1. For my credentials on this topic: I was the first researcher to examine the Titanic's claims at the National Archives in Bayonne, NJ (having discovered them by pure accident, as a natural consequence of my Republic work - see Charlie Haas' and Jack Eaton's listing of credits in at least two of their books). White Star Line was protected by the Harter Limitation of Liability Act. See: http://www.rms-republic.com/conceal04.html. So the only claims that would be filed within that action would be for un/self-insured items, of generally minimal value, particularly when compared to privately insured items. See for applicable argument: http://www.rms-republic.com/other_cargos3.html
2. Insurance companies had no interest in filing their claims. There was no benefit to be gained.

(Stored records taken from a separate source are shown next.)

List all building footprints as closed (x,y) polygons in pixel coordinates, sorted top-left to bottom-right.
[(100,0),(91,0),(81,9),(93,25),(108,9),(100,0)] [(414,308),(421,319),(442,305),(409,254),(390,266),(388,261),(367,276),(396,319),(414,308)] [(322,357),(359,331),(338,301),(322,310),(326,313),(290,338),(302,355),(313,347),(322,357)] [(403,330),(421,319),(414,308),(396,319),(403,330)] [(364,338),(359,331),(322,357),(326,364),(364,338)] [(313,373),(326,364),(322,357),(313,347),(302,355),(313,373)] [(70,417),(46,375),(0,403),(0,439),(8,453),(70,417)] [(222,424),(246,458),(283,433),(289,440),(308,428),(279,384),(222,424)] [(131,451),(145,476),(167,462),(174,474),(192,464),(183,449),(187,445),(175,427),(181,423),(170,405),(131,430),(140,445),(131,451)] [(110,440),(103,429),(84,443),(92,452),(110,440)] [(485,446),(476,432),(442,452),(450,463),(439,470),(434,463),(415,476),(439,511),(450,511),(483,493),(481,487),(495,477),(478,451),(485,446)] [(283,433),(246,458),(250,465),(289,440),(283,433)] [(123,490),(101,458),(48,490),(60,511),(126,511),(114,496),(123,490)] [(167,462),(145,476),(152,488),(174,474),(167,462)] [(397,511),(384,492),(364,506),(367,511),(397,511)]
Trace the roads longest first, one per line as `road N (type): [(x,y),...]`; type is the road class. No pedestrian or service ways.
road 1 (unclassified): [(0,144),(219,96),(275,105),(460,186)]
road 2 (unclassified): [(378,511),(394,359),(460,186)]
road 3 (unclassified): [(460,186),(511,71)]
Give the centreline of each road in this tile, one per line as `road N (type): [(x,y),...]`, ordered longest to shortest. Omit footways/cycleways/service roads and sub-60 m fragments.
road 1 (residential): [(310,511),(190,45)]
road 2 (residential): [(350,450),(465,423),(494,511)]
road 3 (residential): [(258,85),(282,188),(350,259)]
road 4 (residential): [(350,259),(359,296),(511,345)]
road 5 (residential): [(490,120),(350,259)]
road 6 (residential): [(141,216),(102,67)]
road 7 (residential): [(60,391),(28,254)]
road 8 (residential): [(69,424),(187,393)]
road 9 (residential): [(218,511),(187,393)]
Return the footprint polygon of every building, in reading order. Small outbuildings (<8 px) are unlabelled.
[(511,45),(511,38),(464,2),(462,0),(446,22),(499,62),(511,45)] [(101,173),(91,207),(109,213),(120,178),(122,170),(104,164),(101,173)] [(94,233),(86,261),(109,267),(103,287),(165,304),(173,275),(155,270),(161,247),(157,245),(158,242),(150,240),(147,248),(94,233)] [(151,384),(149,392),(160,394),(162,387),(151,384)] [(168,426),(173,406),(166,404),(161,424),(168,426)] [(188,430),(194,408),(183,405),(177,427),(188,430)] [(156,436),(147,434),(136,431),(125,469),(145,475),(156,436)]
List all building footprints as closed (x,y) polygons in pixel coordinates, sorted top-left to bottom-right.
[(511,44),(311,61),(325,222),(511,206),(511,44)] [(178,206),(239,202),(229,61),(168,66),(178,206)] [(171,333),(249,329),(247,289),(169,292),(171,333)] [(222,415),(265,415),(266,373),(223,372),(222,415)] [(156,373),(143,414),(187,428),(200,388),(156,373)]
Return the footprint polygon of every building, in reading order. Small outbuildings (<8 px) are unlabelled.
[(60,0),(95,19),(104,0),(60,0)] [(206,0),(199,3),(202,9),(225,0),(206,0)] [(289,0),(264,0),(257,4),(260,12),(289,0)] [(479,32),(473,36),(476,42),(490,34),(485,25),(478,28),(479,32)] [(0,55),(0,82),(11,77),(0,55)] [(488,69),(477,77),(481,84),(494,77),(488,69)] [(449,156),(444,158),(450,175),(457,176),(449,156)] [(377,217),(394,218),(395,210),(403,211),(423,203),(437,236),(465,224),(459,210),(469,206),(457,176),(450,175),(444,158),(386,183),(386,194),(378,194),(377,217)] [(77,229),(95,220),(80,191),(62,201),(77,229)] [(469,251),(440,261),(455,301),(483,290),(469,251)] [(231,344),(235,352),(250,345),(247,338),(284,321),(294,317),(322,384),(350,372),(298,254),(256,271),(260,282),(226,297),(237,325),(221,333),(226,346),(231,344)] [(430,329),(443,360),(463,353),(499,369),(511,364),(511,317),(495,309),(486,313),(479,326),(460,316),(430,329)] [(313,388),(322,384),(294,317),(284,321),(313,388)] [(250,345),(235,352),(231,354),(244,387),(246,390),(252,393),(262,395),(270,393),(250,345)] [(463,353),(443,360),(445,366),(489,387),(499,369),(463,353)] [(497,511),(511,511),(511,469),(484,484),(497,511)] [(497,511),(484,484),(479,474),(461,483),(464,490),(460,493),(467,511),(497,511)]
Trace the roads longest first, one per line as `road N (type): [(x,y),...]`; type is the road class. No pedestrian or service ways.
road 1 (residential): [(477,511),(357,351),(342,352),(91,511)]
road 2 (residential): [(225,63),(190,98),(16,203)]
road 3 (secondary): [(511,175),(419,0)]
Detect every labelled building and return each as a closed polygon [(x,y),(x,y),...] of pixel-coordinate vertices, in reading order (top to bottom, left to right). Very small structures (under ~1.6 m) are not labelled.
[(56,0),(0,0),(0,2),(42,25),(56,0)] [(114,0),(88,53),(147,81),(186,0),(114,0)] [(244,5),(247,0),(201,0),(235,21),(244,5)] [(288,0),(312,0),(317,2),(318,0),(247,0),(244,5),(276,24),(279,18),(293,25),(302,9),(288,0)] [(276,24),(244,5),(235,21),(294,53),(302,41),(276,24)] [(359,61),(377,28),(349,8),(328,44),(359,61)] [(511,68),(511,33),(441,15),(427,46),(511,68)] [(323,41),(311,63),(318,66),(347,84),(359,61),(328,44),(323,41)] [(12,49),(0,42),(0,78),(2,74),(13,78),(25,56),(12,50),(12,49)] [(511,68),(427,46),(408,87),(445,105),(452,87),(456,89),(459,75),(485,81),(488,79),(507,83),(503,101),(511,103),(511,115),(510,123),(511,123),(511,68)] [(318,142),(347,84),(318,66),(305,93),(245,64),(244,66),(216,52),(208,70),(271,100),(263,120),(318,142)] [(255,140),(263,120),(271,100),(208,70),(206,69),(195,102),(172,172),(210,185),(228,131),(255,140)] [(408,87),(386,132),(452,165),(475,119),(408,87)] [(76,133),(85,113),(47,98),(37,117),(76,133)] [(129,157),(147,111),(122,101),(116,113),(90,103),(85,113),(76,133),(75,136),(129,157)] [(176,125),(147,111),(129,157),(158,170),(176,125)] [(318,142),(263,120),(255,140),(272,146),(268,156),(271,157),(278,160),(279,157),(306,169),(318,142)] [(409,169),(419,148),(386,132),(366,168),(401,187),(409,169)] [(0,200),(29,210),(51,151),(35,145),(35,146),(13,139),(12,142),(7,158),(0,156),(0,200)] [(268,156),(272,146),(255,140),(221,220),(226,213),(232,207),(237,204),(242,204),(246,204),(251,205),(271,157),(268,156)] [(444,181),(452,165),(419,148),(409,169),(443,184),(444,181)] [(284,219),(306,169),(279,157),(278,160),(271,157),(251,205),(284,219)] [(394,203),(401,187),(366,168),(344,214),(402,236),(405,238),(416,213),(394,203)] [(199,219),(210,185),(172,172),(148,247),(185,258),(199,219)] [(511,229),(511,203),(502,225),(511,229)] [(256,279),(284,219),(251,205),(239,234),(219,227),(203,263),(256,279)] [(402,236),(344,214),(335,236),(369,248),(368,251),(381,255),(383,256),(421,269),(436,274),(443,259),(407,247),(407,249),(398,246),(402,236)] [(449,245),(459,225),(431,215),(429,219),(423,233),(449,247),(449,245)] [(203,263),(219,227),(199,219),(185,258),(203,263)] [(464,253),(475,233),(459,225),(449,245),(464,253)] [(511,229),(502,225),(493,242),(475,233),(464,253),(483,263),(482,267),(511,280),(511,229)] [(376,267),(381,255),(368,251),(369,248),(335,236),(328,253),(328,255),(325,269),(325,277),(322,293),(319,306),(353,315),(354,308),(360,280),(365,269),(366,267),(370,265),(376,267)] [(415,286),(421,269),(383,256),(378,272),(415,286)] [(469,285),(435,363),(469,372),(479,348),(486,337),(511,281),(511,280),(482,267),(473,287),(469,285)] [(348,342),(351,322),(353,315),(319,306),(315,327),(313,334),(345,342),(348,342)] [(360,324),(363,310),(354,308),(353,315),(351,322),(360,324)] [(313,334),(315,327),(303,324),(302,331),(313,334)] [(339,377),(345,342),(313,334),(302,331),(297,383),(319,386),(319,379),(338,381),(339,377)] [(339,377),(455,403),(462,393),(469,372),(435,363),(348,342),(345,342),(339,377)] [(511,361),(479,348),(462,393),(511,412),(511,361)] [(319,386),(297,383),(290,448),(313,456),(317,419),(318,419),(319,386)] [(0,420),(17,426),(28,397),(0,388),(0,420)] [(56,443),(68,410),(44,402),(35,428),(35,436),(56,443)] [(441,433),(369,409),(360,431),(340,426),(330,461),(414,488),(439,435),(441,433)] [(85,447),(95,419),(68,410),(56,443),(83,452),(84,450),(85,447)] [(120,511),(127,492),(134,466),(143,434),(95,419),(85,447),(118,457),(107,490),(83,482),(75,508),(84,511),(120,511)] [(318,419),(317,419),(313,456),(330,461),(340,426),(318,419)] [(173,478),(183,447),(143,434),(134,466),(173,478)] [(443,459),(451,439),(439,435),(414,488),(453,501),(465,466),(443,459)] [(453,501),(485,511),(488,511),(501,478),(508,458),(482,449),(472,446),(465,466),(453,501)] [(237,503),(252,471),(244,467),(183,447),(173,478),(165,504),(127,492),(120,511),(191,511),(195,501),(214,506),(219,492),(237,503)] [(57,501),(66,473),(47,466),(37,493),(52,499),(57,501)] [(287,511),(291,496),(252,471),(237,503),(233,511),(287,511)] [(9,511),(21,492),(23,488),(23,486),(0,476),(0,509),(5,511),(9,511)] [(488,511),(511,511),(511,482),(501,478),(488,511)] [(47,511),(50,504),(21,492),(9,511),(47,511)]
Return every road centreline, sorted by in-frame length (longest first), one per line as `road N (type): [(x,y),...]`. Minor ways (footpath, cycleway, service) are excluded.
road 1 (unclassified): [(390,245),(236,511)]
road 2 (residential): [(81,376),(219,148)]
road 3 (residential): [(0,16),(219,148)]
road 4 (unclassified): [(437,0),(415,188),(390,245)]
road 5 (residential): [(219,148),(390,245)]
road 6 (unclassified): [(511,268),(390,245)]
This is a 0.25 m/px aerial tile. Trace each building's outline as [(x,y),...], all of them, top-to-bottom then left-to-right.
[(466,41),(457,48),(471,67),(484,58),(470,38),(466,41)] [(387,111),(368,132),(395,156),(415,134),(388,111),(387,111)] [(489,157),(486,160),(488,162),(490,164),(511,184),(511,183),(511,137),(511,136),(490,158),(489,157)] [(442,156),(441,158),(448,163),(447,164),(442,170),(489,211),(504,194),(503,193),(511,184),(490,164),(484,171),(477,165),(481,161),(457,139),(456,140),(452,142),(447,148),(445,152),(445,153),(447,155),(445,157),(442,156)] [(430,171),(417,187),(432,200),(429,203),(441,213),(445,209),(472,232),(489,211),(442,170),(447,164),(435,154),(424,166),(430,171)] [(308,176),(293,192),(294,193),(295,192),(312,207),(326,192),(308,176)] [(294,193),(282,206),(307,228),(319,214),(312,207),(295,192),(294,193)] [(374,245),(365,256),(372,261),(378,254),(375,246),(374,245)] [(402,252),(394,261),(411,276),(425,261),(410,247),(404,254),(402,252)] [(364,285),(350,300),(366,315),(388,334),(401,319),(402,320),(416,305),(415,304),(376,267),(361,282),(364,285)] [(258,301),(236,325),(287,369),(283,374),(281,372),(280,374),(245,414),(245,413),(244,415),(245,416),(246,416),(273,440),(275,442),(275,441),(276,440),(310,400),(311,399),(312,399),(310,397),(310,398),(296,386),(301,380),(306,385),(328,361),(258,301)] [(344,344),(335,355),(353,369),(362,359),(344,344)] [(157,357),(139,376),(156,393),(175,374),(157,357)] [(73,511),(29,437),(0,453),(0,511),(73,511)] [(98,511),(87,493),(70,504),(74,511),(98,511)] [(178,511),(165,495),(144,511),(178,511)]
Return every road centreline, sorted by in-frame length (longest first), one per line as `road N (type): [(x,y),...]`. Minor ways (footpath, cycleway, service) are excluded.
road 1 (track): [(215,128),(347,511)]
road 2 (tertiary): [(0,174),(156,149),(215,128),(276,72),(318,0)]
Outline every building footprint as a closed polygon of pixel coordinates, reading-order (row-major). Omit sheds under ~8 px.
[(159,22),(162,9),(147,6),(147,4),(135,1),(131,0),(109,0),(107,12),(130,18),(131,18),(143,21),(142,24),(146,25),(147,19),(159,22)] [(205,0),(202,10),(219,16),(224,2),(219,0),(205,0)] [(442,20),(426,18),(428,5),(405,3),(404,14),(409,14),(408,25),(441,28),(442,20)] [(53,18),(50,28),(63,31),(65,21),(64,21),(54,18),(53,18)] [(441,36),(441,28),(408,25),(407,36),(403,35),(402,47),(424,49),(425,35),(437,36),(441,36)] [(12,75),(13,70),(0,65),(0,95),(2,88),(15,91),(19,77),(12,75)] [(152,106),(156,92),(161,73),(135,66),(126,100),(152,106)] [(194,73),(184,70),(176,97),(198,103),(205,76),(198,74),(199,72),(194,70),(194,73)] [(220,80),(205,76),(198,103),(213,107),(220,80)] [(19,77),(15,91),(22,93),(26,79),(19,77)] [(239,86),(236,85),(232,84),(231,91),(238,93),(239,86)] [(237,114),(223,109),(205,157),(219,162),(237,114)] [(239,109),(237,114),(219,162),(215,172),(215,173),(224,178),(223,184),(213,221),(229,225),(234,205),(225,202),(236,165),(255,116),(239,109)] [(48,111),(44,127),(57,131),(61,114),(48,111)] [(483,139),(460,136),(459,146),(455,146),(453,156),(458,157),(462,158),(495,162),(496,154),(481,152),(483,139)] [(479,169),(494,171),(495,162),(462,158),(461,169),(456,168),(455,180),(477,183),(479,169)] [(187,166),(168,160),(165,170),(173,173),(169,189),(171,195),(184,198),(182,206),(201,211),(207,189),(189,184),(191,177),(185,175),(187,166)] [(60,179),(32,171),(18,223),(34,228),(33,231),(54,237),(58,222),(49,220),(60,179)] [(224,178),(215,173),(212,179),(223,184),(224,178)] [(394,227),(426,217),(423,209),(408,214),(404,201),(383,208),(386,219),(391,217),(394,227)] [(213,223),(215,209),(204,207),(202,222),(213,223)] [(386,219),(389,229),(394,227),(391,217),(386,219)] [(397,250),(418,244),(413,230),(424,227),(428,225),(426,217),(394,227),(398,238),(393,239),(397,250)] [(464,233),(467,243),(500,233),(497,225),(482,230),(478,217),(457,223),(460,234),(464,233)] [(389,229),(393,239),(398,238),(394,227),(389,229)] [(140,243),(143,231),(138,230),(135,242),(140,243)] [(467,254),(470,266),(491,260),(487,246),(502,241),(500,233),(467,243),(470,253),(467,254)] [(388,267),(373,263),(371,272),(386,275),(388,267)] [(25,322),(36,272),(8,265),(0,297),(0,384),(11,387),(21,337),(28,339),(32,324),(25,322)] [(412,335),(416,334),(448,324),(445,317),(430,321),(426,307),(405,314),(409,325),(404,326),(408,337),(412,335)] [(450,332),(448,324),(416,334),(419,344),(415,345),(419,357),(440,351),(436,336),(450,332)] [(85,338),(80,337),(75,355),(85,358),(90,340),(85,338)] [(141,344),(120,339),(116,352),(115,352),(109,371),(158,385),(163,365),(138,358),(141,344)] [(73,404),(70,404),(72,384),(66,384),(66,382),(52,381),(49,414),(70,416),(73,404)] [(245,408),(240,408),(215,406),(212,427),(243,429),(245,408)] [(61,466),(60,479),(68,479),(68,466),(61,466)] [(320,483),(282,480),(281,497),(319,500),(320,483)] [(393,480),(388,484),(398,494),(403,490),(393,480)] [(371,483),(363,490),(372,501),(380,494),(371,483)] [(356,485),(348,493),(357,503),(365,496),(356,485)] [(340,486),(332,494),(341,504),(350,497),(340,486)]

See argument, loc. cit.
3. Since, no doubt, the most expensive losses of cargo, jewelry, personal effects, etc. would have been privately insured - and, since there was no incentive for insurance companies to file a claim (there was no one to collect against - AND no insurance company did file a claim as a part of the Limitation of Liability proceeding), we can only speculate as to what may have actually been lost. Certainly, if we assume that the bulk of valuable passenger effects were privately insured, unless the passengers indicated their loss and their comments were reported within the press - the public wouldn't know.
I remember reading somewhere that Royal Mail steamers occasionally carried bullion for bank transfers between Britain and the U.S. The Bank of England supposedly keeps its records classified for 100 years after the event, so if the Titanic carried any gold bullion, there may not be an available record for at least another three years. I rather doubt there's any aboard, though.
I get really well with the Bank of England archival staff and they agreed to search their records on my behalf, including material that won't be released for decades. See http://www.paullee.com/titanic/bank.html
Amen Dr. Lee, and so is the rumored account of TITANIC carrying a cache of opium? I recall when the Japanese U-571 was discovered, and what was hoped to be recovered, gold/silver cargo, turned out to be opium. Needless to say, the U.S. Coast Guard was on stanby to insure that Tidwell and his team destroyed the recovered opium,
which in-turn was estimated to worth as much as a mineral recovery.
Thanks very much for your interesting article, Paul--you've confirmed that the bullion rumor is rubbish to my satisfaction! Pretty much what I'd suspected. Don Lynch's book Titanic: An Illustrated History is indeed where I read about it.
Very interesting, Michael--John Eaton and Charles Haas included the claim that Titanic carried opium in her specie room in "Titanic: Destination Disaster." Of course they also perpetuated the 390904 "No Pope" Titanic hull number in that book, too...hmmm, that does make me suspicious.
I think that one of the reasons that some myths like this tend to survive is because they have the element of the plausible to go along with them.
Liners were known to carry gold bullion and other metal specie but for obvious reasons of security, they were not especially keen to advertise the fact. Much the same would apply to any other really valuable cargos. That doesn't mean that the Titanic did have any such aboard...and the evidence appears to be very much against it...but it wouldn't have been all that remarkable if she had.